Weil uns die Region wichtig ist: Unterstützung kultureller Projekte und Institutionen in Koblenz!

internationale Musiktage
Die Internationalen Musiktage Koblenz (IMK) werden von der Koblenzer Kulturstiftung gefördert. Sie bieten alljährlich im Frühjahr Meisterkurse für junge Interpreten und hervorragende Kammerkonzerte für das Koblenzer Publikum. Sie finanzieren sich weitgehend durch Sponsoren aus Koblenz und der Koblenzer Region.

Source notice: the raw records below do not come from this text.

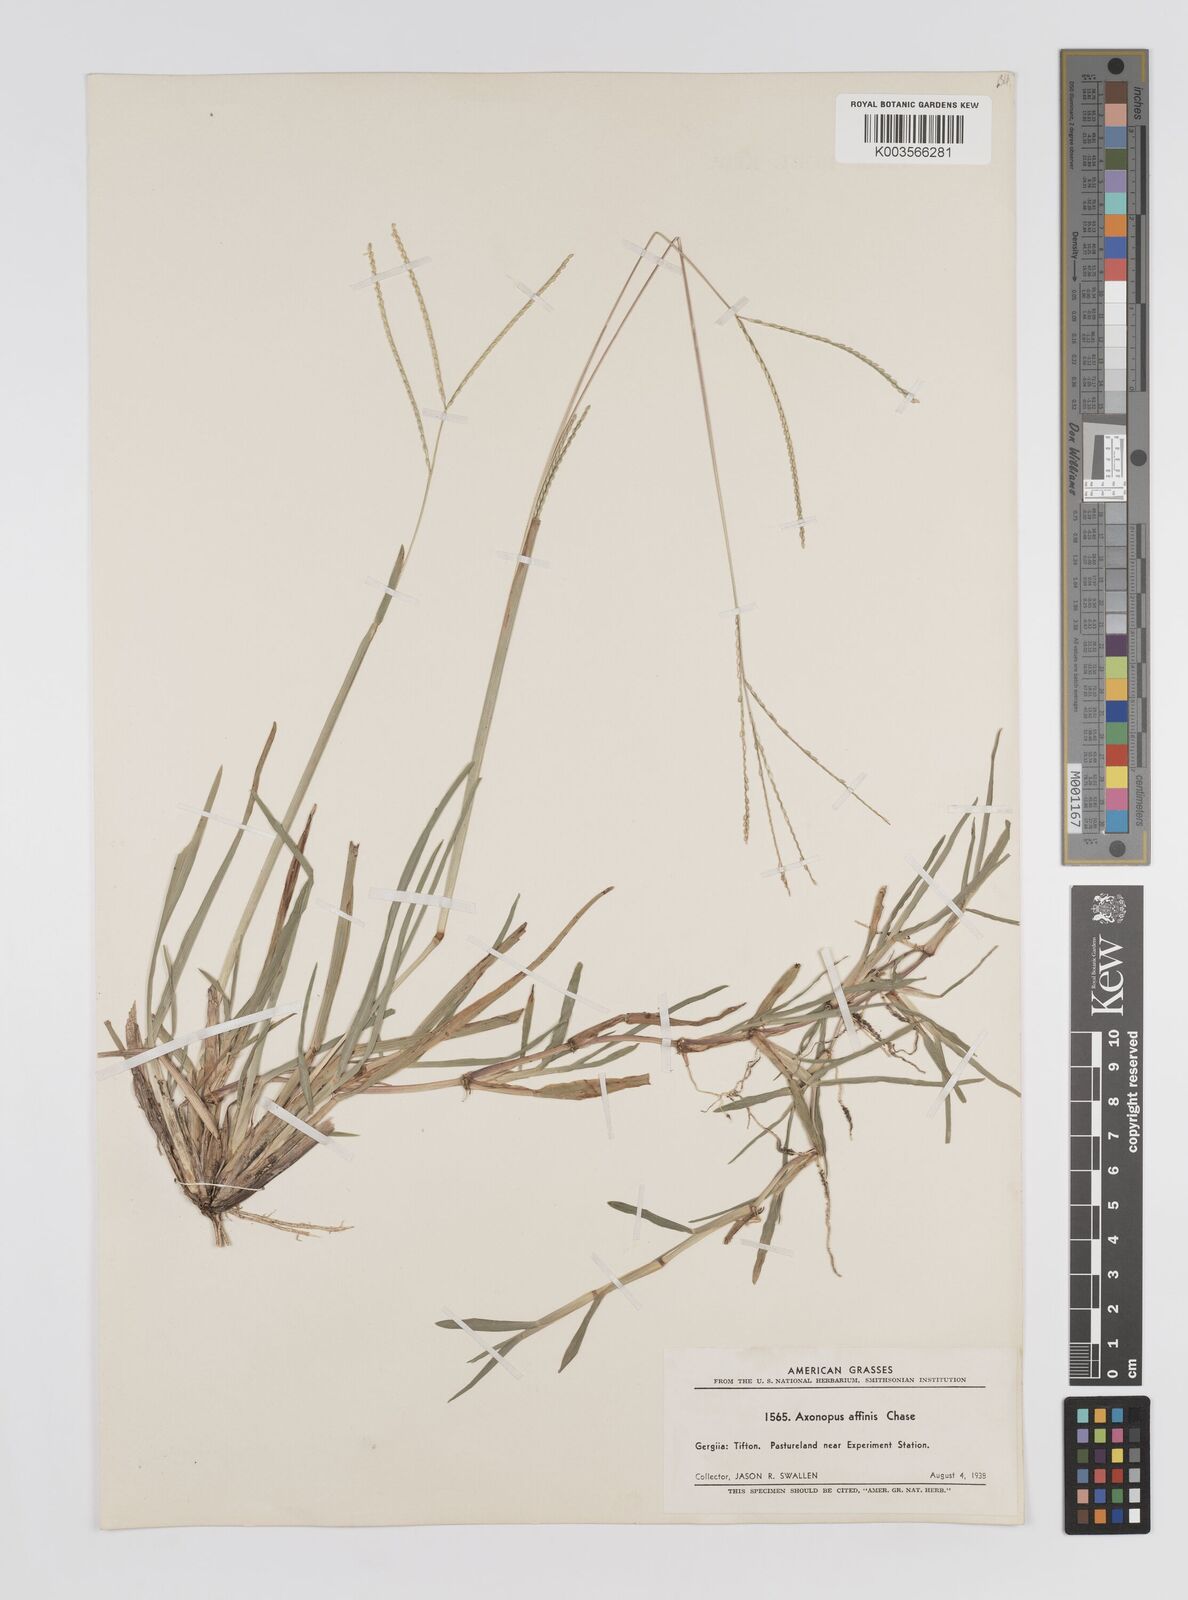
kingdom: Plantae
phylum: Tracheophyta
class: Liliopsida
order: Poales
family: Poaceae
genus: Axonopus
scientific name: Axonopus fissifolius
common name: Common carpetgrass
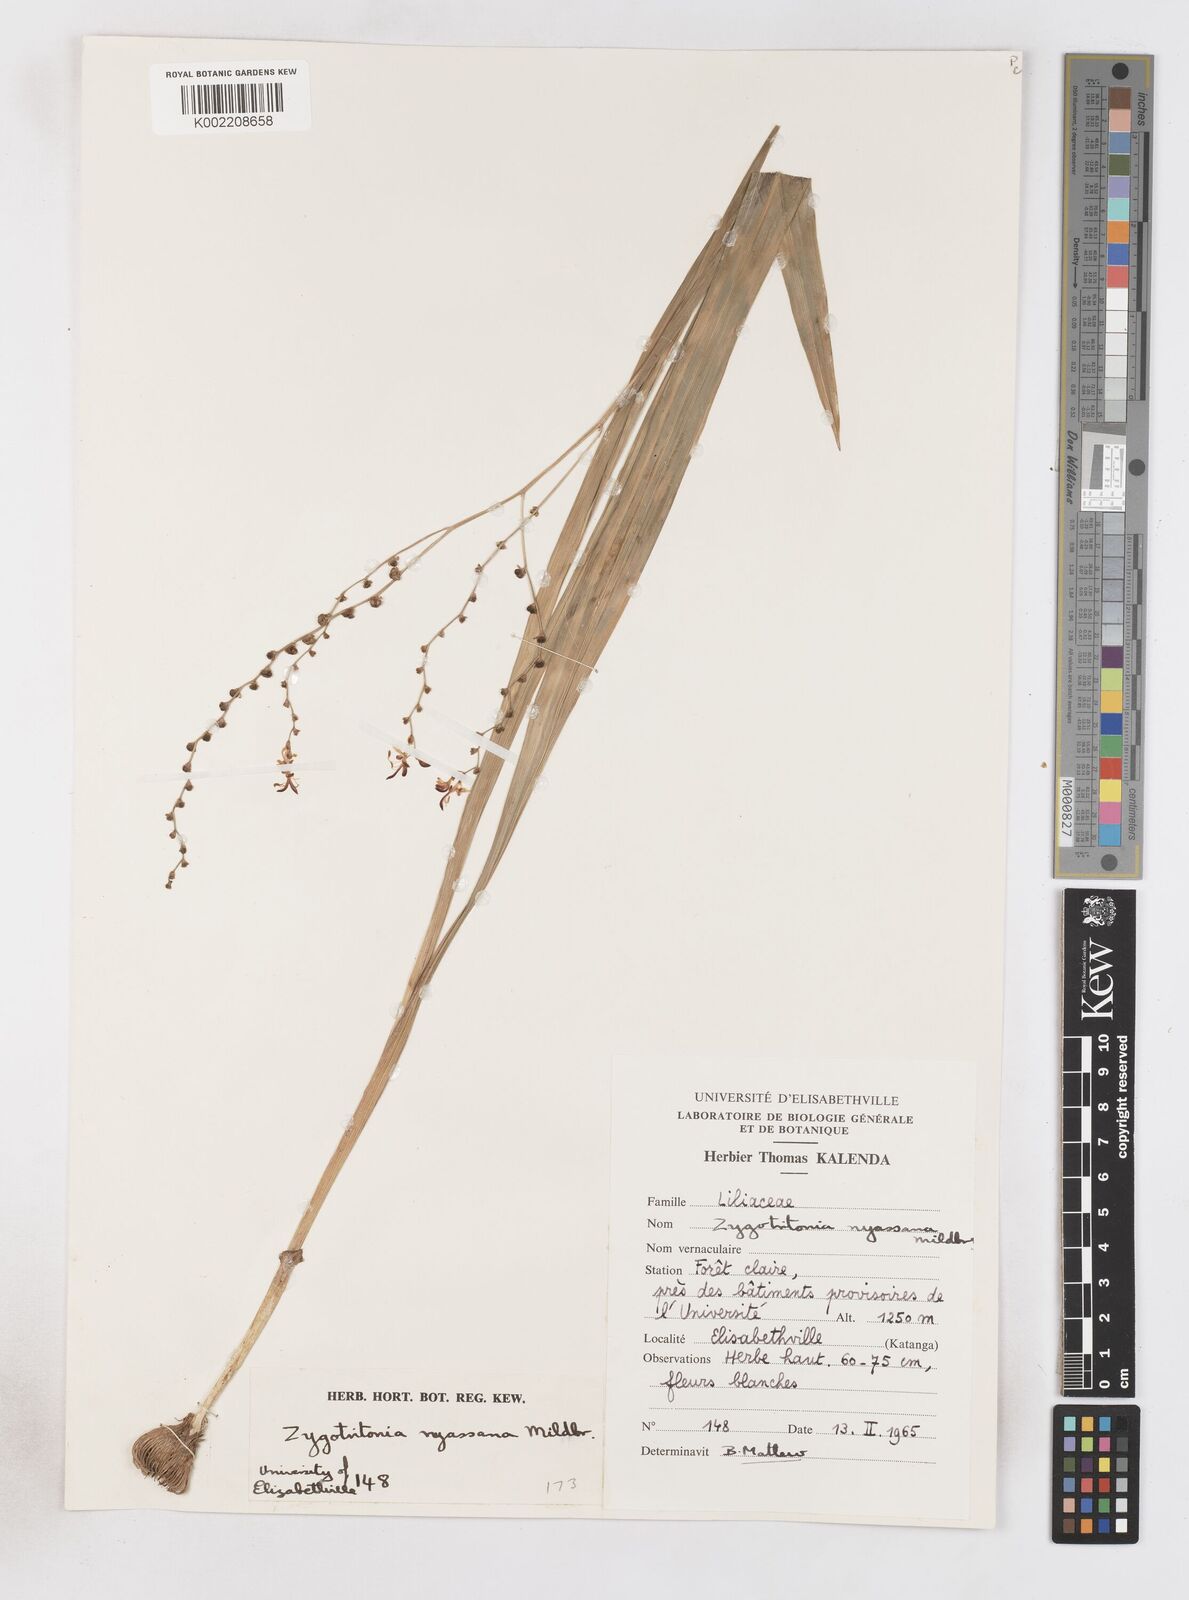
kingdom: Plantae
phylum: Tracheophyta
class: Liliopsida
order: Asparagales
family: Iridaceae
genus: Zygotritonia
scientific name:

Grundsätzlich kann jede kulturelle Institution oder Veranstaltung in Koblenz von der Stiftung gefördert werden. Ein formloser Antrag an den Stiftungsvorstand genügt.
Der Antrag sollte folgende Angaben enhalten:

   1. Kurze Beschreibung des Projekts (möglichst nicht länger als eine DIN A4 Seite),
       mit Angabe des Ansprechpartners für Rückfragen.
   2. Kostenplan
   3. Finanzierungsplan

Da die Erträge des Stiftungskapitals jeweils im Frühjahr ausgeschüttet werden, sollten Anträge für das laufende Jahr und das erste Vierteljahr des Folgejahres spätestens Ende Januar bei der Koblenzer Kulturstiftung (Sebastian-Kneipp-Str. 35, 56179 Vallendar oder als e-mail an info@kulturstiftung.de) vorliegen. Im weiteren Jahresverlauf können neue Anträge nur in Ausnahmefällen berücksichtigt werden. Zusätzliche Informationen unter info@kulturstiftung-koblenz.de oder Telefon 0261-65677.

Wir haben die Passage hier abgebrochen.